If you’ve been following Breakthrough for a while, you’ve probably heard me mention the PT Story.
The PT Story comes from the time I spent with marketing legend Dan Kennedy. It’s meant, in broad strokes, to sum up the journey of a private practice owner.
Here it is:
You start out wanting to help people. You see PT can do that, so you decide to become a PT.
Then you buy the story the universities and colleges sell you, which is ‘Learn from us. When you do…you’ll graduate being able to practice at a high level – and will deliver a high quality of care. Delivering a high quality of care is the most valuable skill in the marketplace.’
And you buy it – hook, line and sinker.
You then graduate…and go to work for someone else.
Chances are you have a jaded experience…you don’t like the way the place is run. You have an upset with a process and procedure.
Then you come to the realization that the solution is to be your own boss.
So you do…you go into Private Practice for yourself.
But you’re still telling yourself the story the university sold you on, which is that “high quality of care” is all you need to worry about. Focus on that, and the patients will come.
But you’re NOT in the high quality of care business though.
You realize you’re in the Marketing Business…and then the Personnel Business…and then the Finance Business.
And after you have this realization, you become resentful.
Now, to be clear, the basics of this story play out for many different people in many different aspects of life.
A lot of millennials right now are dealing with a version of this story that replaces “high-quality of care” with “expensive college degree.”
My point being that you as a person and as a PT are not “defective” because you have this frustration. It happens.
Now you have to decide how to overcome it.
Because one day you will exit your practice…
You could close your doors and walk away.
You could dissolve your business.
Or you could sell your practice and realize the full value of the asset you’ve built.
Which option do you want? The typical PT story will lead you towards the first two options.
The rest of this article is for those owners who are looking for the third option…selling your practice and realizing the full value of the asset you’ve built.

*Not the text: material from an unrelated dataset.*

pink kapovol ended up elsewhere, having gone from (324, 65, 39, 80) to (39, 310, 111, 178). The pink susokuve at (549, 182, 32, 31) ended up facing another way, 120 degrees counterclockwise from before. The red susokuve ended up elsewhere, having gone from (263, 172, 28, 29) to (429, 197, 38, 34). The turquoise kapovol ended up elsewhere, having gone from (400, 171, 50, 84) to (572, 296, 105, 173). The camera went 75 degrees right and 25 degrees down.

In order for that to happen, your business must be valuable in the marketplace. Someone, another company or another PT must be willing to give you money for your business.
For that to happen, you need a successful private practice…complete with metrics demonstrating the value of your business: Profit (or EBITDA), Income, Expenses, New Patients, Referral Mix, Staff, etc.
Anyhow, in general for your practice to be valuable, you must have a diversity of New Patient Sources…
And this is where we tie back into Dan and the PT story.
I’m guessing most of us dislike POPTS and HOPTS for one primary reason: the PTs working in those settings have an endless supply of new patients regardless of how well the POPTS or HOPTS is run.
We, on the other hand as private practice owners, feel like we have to be perfect…walking on egg shells while we deliver amazing world class care with pressure to get patients better in less and less time.
All the while struggling not just for new patients but to get paid by insurance companies for the people we’ve already helped.
It’s an uphill battle, and the only way to win is with our willingness to do things that the POPTS and HOPTS PTs aren’t doing (instead of resenting these things).
Hosting workshops is one example.
POPTS and HOPTS PTs primarily get their new patients via physician referral (at least from my personal and professional experience). They’re usually not eager to go directly to the general public, which is what workshops do.
In order for us to succeed as private practice owners – we have to be different.
Or as Dan Kennedy puts it, “Be #1 in a category of ONE.”
And to be certain, workshops still require time and effort. But I think the payoff is well worth it.
In the process of running workshops, you’re going to become more of an authority in your area.
With the right pt marketing strategy in place, these workshops will net you new patients and also give you a lift with all of your other marketing efforts.
And workshops are just one of several direct access marketing techniques that can help differentiate your practice from the competition and increase your new patient numbers.
I go into more detail on these techniques here, but even the best plan/strategy is worthless if you aren’t willing to implement it.
Remember, this is the stuff HOPTs and POPTs don’t have to do. But if you’re truly looking to be a business owner of a PT or Physio practice and build a valuable asset…for yourself, for your family and for your community…then you’re going to have to do the work others are unwilling to do.